The report is available online at http://texasseagrant.org.

“Our intention with this white paper is to be educational,” says Wendy Gordon, founder and principal of Ecologia Consulting in Austin, who was hired by The University of Texas to organize the workshop and summarize its finding in a report. “We want to initiate a dialogue among interested parties and these parties should span the entire state because the coast is important to all Texans. We want to raise the awareness about and profile of the issue, and hopefully build public support for more dollars being appropriated for sea level rise research and adaptation.”

Sea-level rise is not a “someday” event. It is already a fact of life in Texas. Current data show coastal water levels are rising about one-fifth of an inch per year, which is about five times the rate seen during the previous 4,000 years and one of the highest rates reported globally, according to the report. It goes on to state that the current rate of sea-level rise in Texas is expected to accelerate further, doubling or even tripling by the end of the 21st century as a warming atmosphere fuels further expansion of the oceans and threatens to melt significant portions of the Greenland and Antarctic ice sheets.

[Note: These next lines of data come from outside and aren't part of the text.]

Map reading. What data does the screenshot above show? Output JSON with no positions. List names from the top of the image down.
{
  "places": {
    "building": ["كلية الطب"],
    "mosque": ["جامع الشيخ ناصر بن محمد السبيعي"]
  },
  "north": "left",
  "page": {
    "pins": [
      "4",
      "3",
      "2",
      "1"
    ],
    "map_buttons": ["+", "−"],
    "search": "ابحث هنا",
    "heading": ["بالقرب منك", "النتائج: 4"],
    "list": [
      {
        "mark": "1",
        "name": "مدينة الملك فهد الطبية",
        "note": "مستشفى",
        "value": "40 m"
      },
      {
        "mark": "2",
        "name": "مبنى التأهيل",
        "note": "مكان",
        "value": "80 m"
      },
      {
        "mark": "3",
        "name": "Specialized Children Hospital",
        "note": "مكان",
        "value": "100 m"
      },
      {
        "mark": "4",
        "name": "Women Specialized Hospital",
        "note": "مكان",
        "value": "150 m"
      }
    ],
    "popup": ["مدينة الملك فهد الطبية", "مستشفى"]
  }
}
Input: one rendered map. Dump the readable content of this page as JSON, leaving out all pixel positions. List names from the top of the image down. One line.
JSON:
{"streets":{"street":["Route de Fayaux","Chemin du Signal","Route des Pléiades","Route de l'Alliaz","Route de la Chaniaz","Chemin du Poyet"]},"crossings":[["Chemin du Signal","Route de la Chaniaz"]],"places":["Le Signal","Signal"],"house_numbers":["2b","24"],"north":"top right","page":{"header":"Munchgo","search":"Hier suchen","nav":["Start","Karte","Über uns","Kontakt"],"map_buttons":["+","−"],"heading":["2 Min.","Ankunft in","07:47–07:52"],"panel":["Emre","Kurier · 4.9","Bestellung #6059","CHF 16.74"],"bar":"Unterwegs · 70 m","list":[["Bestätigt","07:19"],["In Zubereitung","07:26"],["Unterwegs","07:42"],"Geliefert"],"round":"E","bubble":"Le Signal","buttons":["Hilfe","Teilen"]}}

By 2100, much of the Texas coast will most likely be under at least a foot of water and as much as six feet of water.

“We stand to lose a very large amount of one of our most productive environments in all of Texas — the coastal salt marsh,” Jacob says. “All of our significant fisheries depend in one way or another on this environment. As sea level rises, marshes can migrate inland if the land is available, but there are many places on the coast lined with sharp rises or bluffs. In these areas marshes will drown as water rises. Much of the remaining areas are becoming urbanized with shoreline protection that will also hinder marsh migration.”

The rising Gulf of Mexico will directly impact Texas’ 18 coastal counties that account for less than six percent of the state’s landmass but are home to almost a quarter of its 2010 population. According to the report, Texas’ coastal population is growing more than twice as fast as the rest of the state.

“As we just saw with Hurricane Sandy on the East Coast, one of the outcomes of what was a pretty unusual confluence of weather events was a storm surge that was made worse by a century’s worth of sea-level rise,” Gordon says. “People living up and down the Texas coast and also living inland in low-lying regions are looking not only at incremental sea-level rise but also the fact that 10, 20 and 30 years hence, hurricanes that come ashore are going to push the tide even further inland. That becomes a risk to businesses, property owners, residents, and communities all along the coast and in turn it then becomes an economic risk throughout the state.”

The coastal zone is one of the state’s primary economic engines, fueled by oil and gas production and petrochemical refining operations, four of the country’s 10 busiest ports and the considerable infrastructure needed to keep these enterprises running. Texas ports generate about $5 billion in local and state tax revenues and $48 billion in personal income. They also create 1 million direct jobs and 1.3 million indirect jobs annually, “The Risk of Rising Sea Level” states.

The report goes on to cite a recent study by Entergy, a power-generating utility based in Louisiana that serves East Texas, which estimated that the current value of Gulf Coast energy assets is $800 billion.

“As people understand the issues here, we will see more consensus around the need to conduct additional studies and to start developing adaptation strategies,” Gordon says. “This is a long-term issue. We’re trying to get it in front of people now while we still have time to start responding to the threat.”